Your response should consist of one number, the count of lines below that contain "regions".

_ _ _ _ _ _ _

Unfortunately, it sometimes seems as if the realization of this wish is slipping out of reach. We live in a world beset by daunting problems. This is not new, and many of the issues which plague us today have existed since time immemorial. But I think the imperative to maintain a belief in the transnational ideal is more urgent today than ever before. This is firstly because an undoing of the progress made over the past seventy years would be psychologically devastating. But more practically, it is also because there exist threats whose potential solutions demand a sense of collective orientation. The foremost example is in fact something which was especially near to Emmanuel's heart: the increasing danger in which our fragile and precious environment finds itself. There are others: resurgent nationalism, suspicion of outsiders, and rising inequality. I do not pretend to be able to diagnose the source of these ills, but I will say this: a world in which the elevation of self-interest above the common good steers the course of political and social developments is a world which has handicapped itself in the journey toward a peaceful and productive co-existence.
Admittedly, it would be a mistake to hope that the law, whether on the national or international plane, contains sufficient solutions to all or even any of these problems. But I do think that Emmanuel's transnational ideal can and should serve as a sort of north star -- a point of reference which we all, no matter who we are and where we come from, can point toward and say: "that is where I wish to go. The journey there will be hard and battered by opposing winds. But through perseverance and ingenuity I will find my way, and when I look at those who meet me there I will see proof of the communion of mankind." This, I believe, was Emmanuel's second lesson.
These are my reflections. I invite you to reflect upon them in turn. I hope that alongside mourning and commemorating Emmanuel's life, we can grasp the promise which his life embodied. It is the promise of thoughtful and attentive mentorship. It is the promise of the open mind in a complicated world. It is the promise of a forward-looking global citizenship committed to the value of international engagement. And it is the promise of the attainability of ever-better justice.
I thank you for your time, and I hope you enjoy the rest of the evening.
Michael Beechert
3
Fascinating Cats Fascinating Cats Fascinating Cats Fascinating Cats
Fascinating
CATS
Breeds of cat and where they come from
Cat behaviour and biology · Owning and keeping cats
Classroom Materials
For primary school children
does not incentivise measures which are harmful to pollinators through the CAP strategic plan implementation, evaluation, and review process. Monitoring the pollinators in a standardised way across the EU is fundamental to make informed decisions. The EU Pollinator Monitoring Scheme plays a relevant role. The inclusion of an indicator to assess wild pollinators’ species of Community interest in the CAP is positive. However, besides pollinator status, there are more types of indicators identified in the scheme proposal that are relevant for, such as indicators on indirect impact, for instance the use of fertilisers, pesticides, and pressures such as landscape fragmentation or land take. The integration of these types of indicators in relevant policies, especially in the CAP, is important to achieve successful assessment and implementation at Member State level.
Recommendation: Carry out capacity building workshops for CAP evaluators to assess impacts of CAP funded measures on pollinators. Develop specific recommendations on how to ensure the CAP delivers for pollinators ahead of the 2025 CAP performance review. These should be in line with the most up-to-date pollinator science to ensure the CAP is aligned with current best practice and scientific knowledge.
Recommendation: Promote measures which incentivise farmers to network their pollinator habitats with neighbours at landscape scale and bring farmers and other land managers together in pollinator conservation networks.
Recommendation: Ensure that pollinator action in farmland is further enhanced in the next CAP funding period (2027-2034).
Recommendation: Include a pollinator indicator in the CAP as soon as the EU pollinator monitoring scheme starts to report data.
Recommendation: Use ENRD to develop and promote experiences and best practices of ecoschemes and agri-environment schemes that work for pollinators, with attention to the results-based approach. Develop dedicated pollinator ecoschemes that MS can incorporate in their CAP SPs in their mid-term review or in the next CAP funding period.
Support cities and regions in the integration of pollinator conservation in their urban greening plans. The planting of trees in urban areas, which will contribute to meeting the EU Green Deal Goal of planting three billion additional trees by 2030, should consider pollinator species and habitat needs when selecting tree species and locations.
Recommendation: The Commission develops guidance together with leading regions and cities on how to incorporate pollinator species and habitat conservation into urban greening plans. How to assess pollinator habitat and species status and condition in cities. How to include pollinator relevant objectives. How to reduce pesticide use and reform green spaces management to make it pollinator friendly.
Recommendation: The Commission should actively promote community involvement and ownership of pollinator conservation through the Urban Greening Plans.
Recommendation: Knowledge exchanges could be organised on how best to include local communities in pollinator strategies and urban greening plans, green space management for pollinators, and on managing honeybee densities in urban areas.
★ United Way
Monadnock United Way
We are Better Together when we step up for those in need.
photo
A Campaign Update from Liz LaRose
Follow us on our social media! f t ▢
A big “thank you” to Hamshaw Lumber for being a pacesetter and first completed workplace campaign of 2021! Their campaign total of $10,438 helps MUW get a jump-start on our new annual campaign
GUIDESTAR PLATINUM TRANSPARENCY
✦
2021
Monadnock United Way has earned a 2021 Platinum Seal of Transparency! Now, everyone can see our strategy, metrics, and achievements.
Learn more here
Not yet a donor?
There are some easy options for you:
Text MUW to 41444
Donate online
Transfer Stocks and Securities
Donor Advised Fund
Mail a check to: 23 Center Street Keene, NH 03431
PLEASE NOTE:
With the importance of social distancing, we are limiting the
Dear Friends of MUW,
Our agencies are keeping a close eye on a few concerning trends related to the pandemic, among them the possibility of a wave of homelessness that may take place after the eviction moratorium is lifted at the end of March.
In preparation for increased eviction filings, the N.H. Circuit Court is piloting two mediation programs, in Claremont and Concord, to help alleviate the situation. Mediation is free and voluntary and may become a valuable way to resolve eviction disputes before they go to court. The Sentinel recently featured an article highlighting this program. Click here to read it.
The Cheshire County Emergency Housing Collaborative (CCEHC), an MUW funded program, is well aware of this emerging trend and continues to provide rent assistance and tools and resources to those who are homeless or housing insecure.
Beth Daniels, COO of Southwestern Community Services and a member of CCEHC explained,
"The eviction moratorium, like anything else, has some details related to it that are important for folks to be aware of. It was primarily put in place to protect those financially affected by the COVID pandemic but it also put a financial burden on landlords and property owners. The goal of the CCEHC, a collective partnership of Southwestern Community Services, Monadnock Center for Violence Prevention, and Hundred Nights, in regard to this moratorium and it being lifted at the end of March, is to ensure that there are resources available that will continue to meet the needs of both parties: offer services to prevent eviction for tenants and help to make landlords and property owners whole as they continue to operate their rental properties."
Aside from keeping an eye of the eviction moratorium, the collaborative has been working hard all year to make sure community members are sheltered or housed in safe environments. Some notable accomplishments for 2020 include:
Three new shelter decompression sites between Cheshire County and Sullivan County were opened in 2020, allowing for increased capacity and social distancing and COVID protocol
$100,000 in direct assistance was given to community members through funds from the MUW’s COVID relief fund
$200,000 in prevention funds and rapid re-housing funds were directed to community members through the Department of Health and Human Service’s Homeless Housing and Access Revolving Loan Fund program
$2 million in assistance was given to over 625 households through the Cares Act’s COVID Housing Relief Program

_ _ _ _ _ _ _

- _SOLUTION TO THE PROBLEM_: 2